Question 2 - Which payments would be included in ordinary time earnings?

    22. In the examples provided in your letter you have indicated that certain payments are paid as overtime.

    23. These payments are provided for in your Agreement.

    24. In your subsequent submission, you advised that additional payments were made under the same provision, which included things other than for those which the provision specifies. It is your view that these additional payments do not qualify as OTE, as these payments should be more correctly regarded as overtime.

    25. There is evidently a relationship between the SGAA and the legal concepts making up the Australian industrial relations system.
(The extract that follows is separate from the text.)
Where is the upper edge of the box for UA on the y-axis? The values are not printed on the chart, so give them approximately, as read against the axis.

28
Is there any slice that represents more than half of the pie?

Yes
As originally enacted, the SGAA made a number of express references to the features of that system at that time, such as the reference to over-award payments.

    26. The term 'over-award payments' is not defined in the SGAA. The Macquarie Dictionary 2001, rev. 3rd edition, defines 'over-award' as:

      Of or relating to a rate of pay which is higher than that awarded by an industrial tribunal for a particular work classification.
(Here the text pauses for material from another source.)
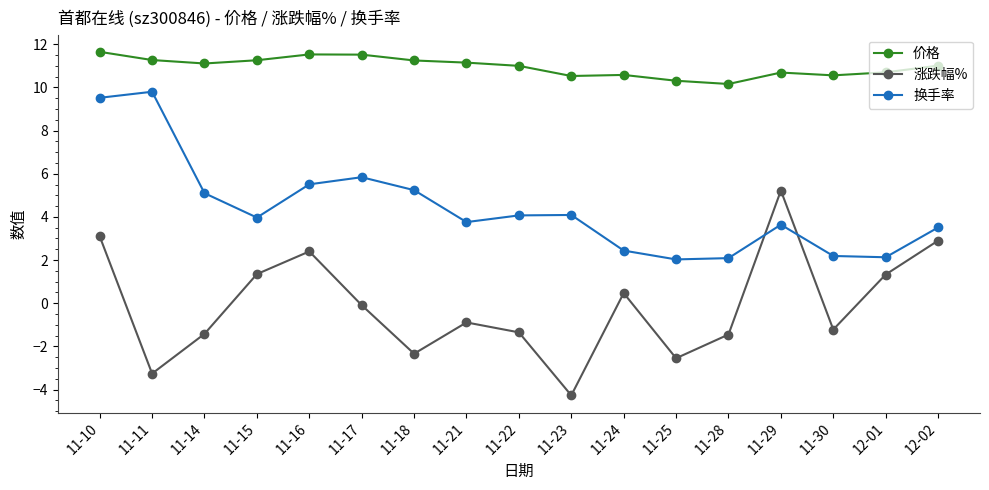

In 价格, how many points are lower than both neighbors (excluding endpoints)?

4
    27. An over-award payment is a payment made above the minimum rate specified in the relevant award as part of a worker's remuneration, and is specifically included in the definition of OTE in subsection 6(1) of the SGAA.
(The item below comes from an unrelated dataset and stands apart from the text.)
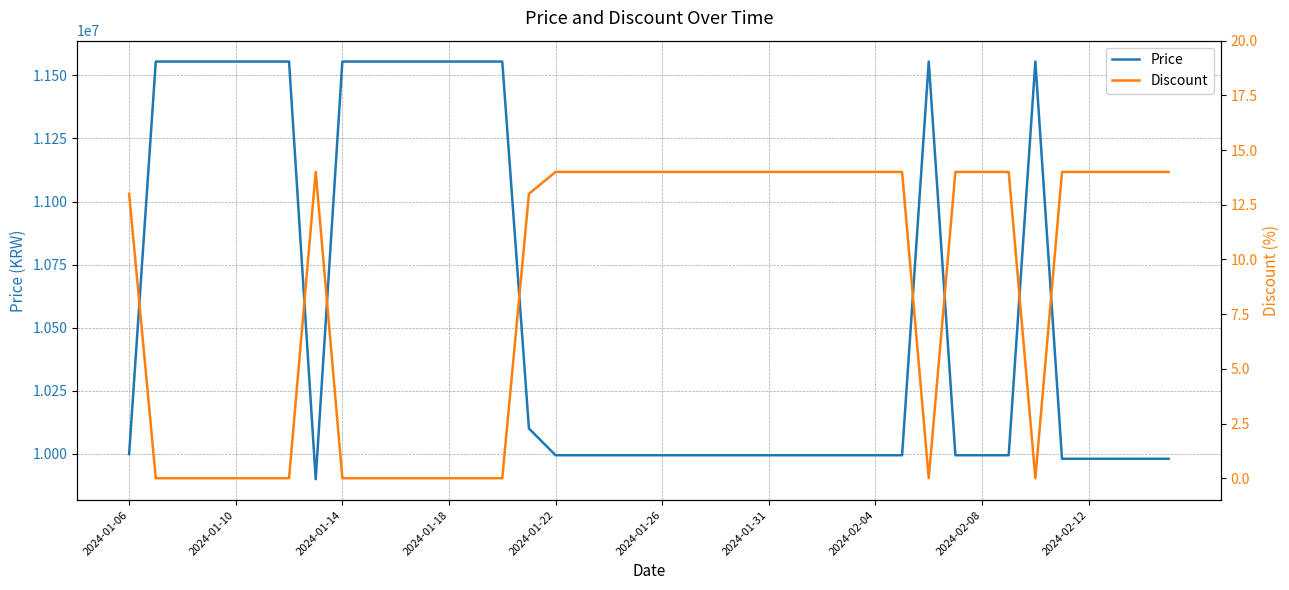

What is the sum of the Discount values at 18 and 23?

28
    28. However, the Commissioner's view is that the specific inclusion of these payments does not apply to over-award payments that are specifically referable to hours worked that are not ordinary time hours.

    29. In the absence of a clause or definition identifying overtime and/or these components of the work as overtime, the Commissioner would consider these payments to be OTE if they fell within one of the work cycles outlined in relevant subclause of the Agreement.

    30. Furthermore, the payments you have highlighted are not excluded as expense allowances which are paid for reimbursement of particular expenses.

    31. Therefore, under your current Agreement, any payments made to an employee in the performance of their ordinary work within the period specified as ordinary hours will be OTE.

    32. If the employee has worked additional hours above those required by the relevant work cycle these hours would be considered 'other hours' and any payments made in relation to these hours would not form part of the OTE for the employee.